**Dataset extract**
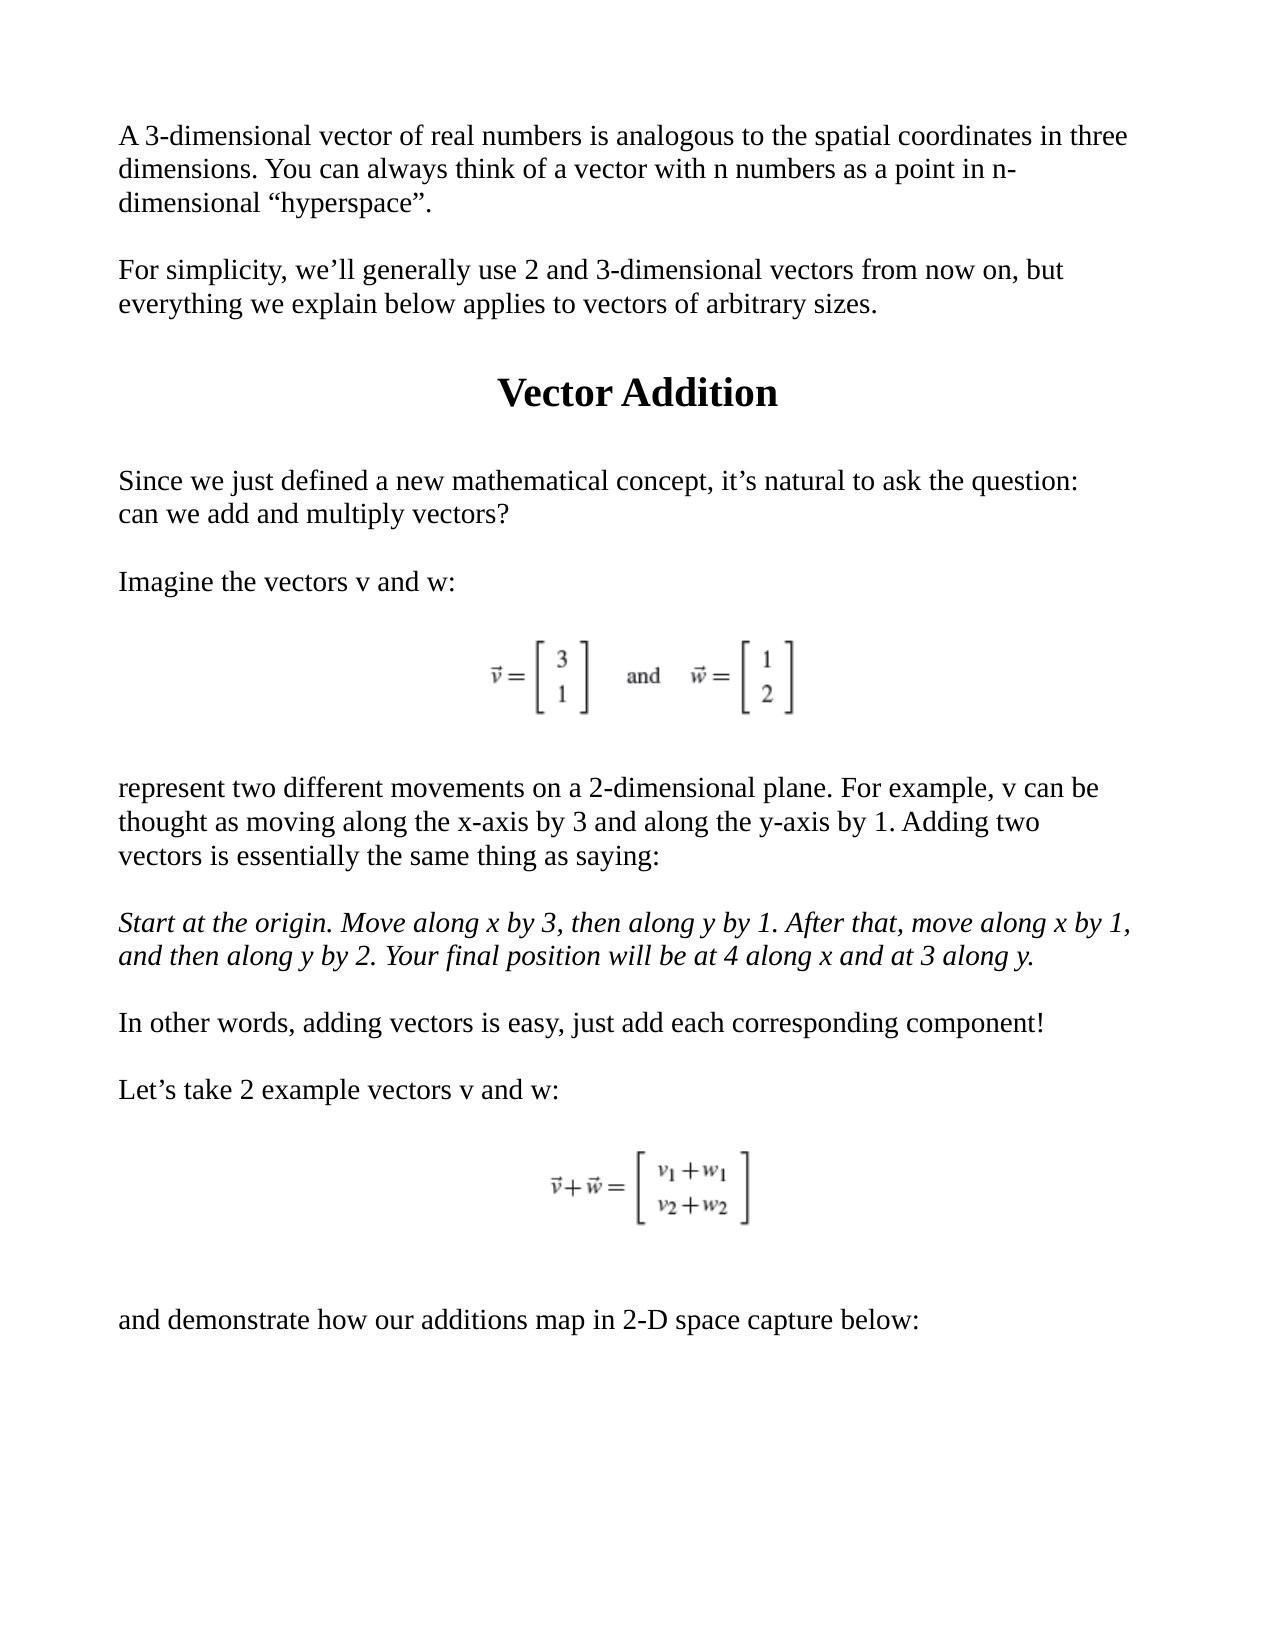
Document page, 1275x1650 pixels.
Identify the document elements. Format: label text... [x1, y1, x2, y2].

text Imagine the vectors v and w: [118, 564, 1157, 597]
text A 3-dimensional vector of real numbers is analogous to the spatial coordinates in three dimensions. You can always think of a vector with n numbers as a point in n-dimensional “hyperspace”. [118, 118, 1157, 219]
text represent two different movements on a 2-dimensional plane. For example, v can be thought as moving along the x-axis by 3 and along the y-axis by 1. Adding two [118, 771, 1157, 838]
text Let’s take 2 example vectors v and w: [118, 1072, 1157, 1106]
text and demonstrate how our additions map in 2-D space capture below: [118, 1302, 1157, 1336]
picture [464, 630, 811, 737]
text Since we just defined a new mathematical concept, it’s natural to ask the question: [118, 463, 1157, 497]
text Start at the origin. Move along x by 3, then along y by 1. After that, move along x by 1, and then along y by 2. Your final position will be at 4 along x and at 3 along y. [118, 905, 1157, 972]
text In other words, adding vectors is easy, just add each corresponding component! [118, 1005, 1157, 1039]
text can we add and multiply vectors? [118, 497, 1157, 530]
picture [505, 1139, 770, 1235]
text For simplicity, we’ll generally use 2 and 3-dimensional vectors from now on, but everything we explain below applies to vectors of arbitrary sizes. [118, 252, 1157, 319]
text vectors is essentially the same thing as saying: [118, 838, 1157, 871]
text Vector Addition [118, 367, 1157, 415]
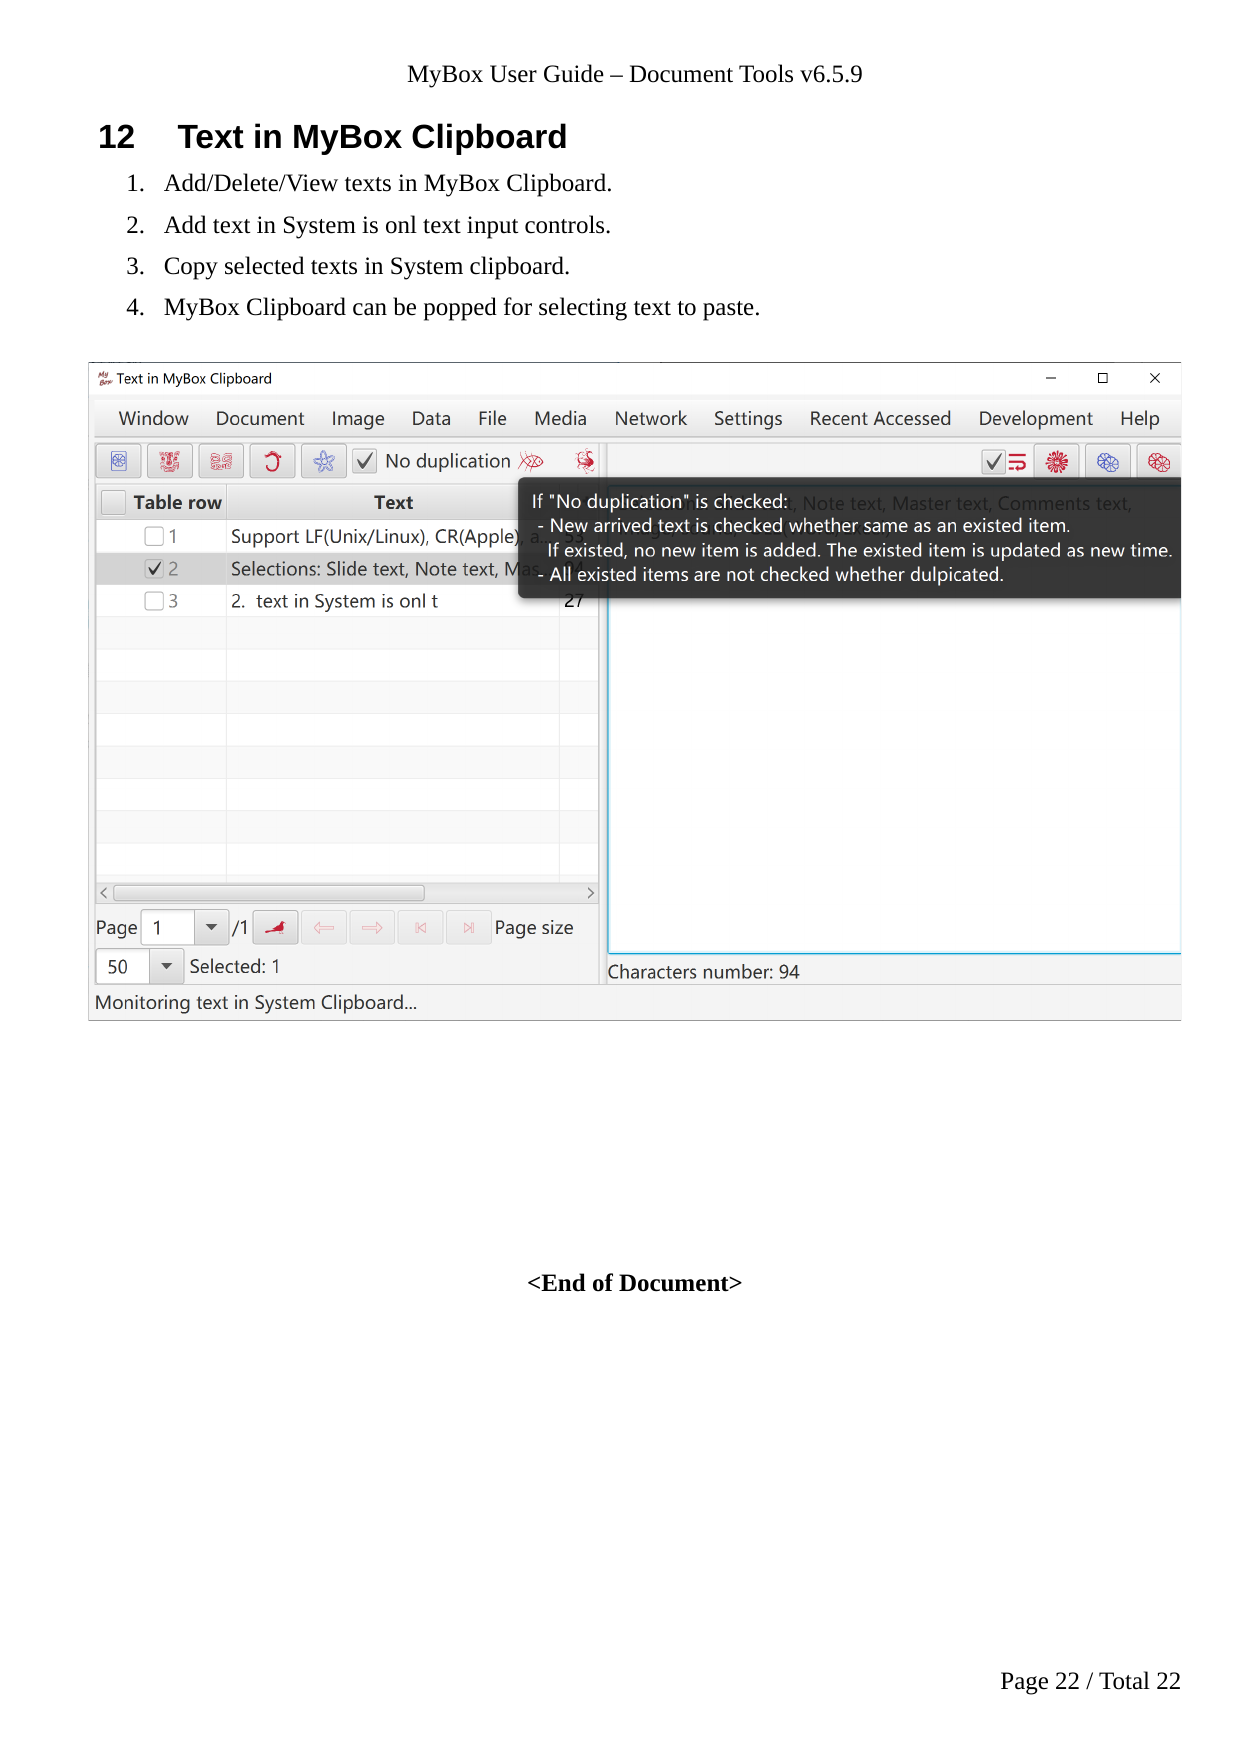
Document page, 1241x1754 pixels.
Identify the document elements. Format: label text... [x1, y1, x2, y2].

list Add/Delete/View texts in MyBox Clipboard. [126, 168, 1181, 197]
list Add text in System is onl text input controls. [126, 210, 1181, 238]
picture [88, 362, 1182, 1021]
list Copy selected texts in System clipboard. [126, 251, 1181, 280]
text <End of Document> [88, 1268, 1181, 1296]
subtitle Text in MyBox Clipboard [88, 117, 1181, 156]
list MyBox Clipboard can be popped for selecting text to paste. [126, 292, 1181, 321]
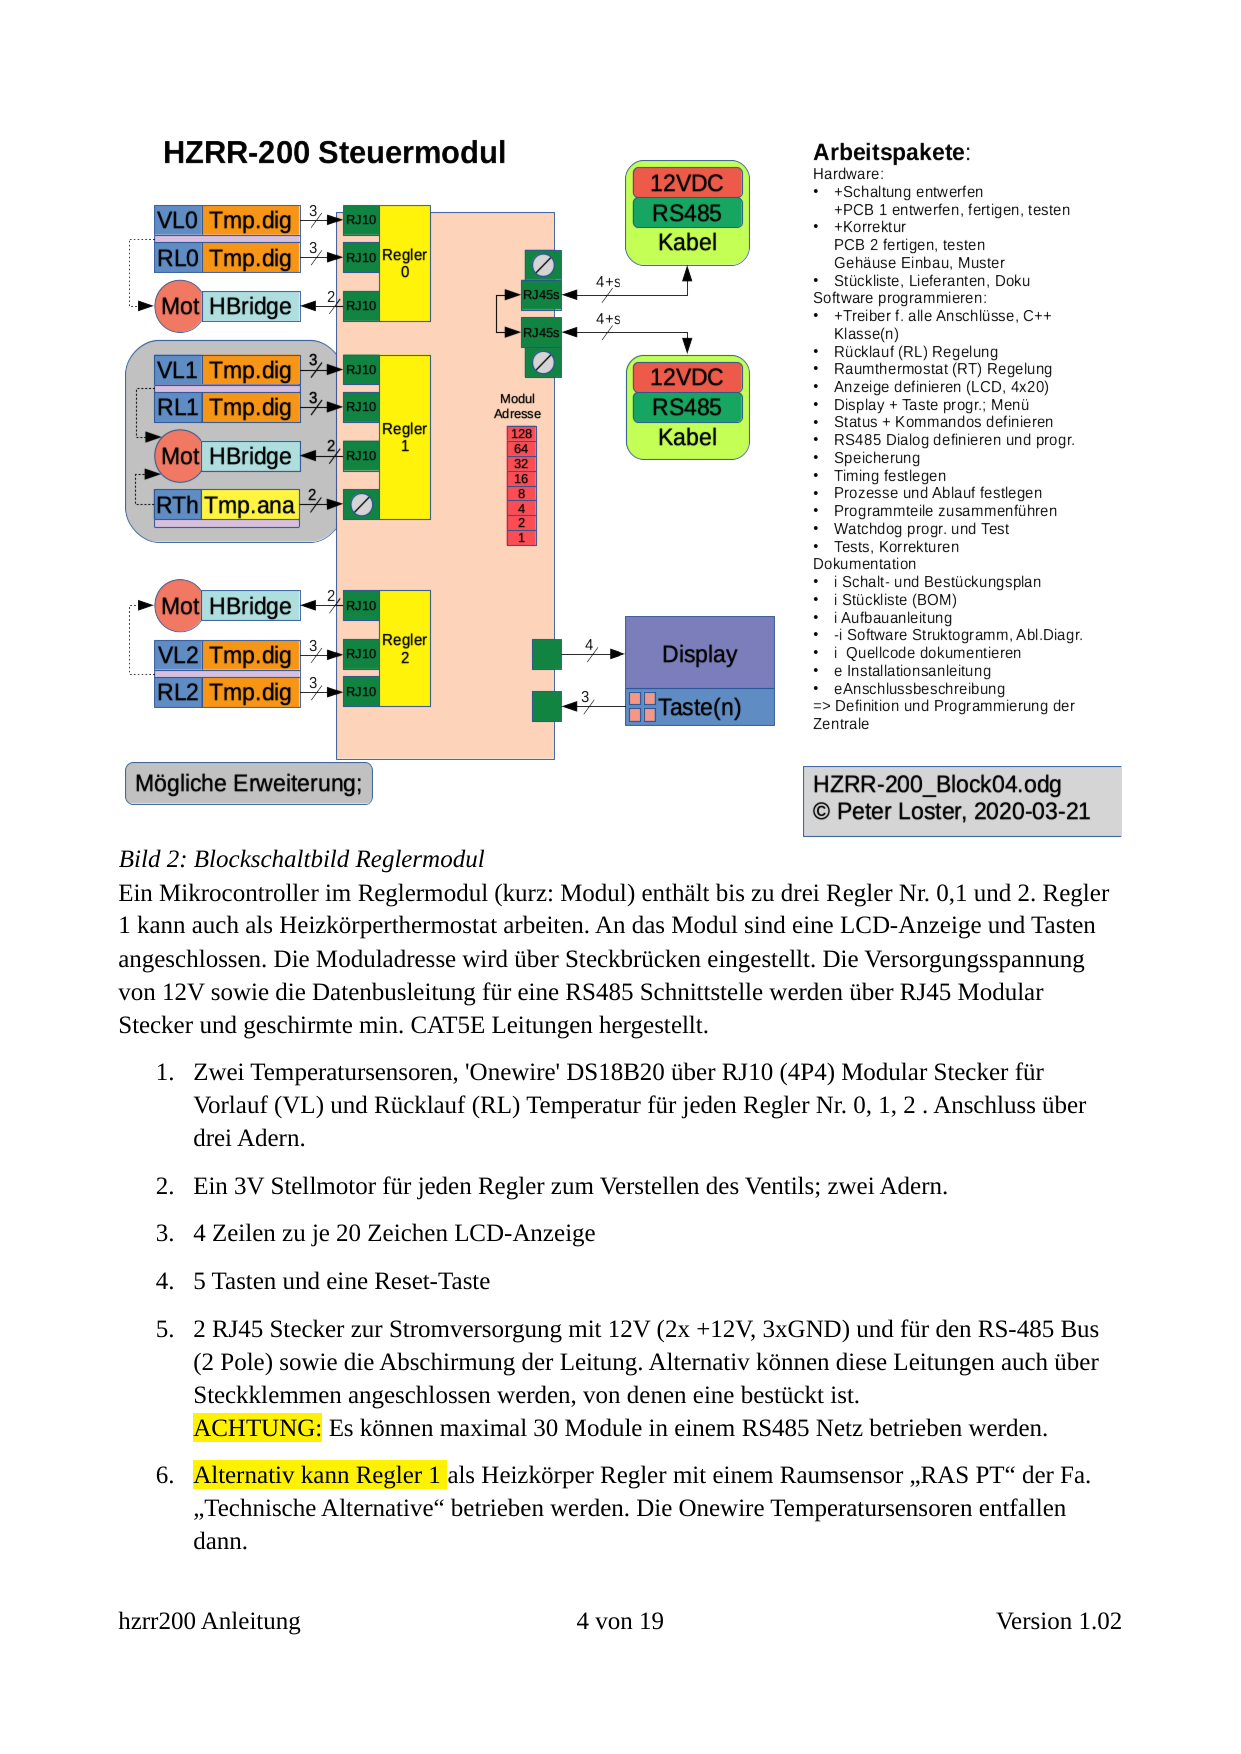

**Exercise prompt**
Copy the data verbatim from its start up to and including the line containing "text Start at", leaving out the pictures.

**Right answer**
Document page, 1275x1650 pixels.
Identify the document elements. Format: label text... [x1, y1, x2, y2].

text Imagine the vectors v and w: [118, 564, 1157, 597]
text A 3-dimensional vector of real numbers is analogous to the spatial coordinates in three dimensions. You can always think of a vector with n numbers as a point in n-dimensional “hyperspace”. [118, 118, 1157, 219]
text represent two different movements on a 2-dimensional plane. For example, v can be thought as moving along the x-axis by 3 and along the y-axis by 1. Adding two [118, 771, 1157, 838]
text Let’s take 2 example vectors v and w: [118, 1072, 1157, 1106]
text and demonstrate how our additions map in 2-D space capture below: [118, 1302, 1157, 1336]
picture [464, 630, 811, 737]
text Since we just defined a new mathematical concept, it’s natural to ask the question: [118, 463, 1157, 497]
text Start at the origin. Move along x by 3, then along y by 1. After that, move along x by 1, and then along y by 2. Your final position will be at 4 along x and at 3 along y. [118, 905, 1157, 972]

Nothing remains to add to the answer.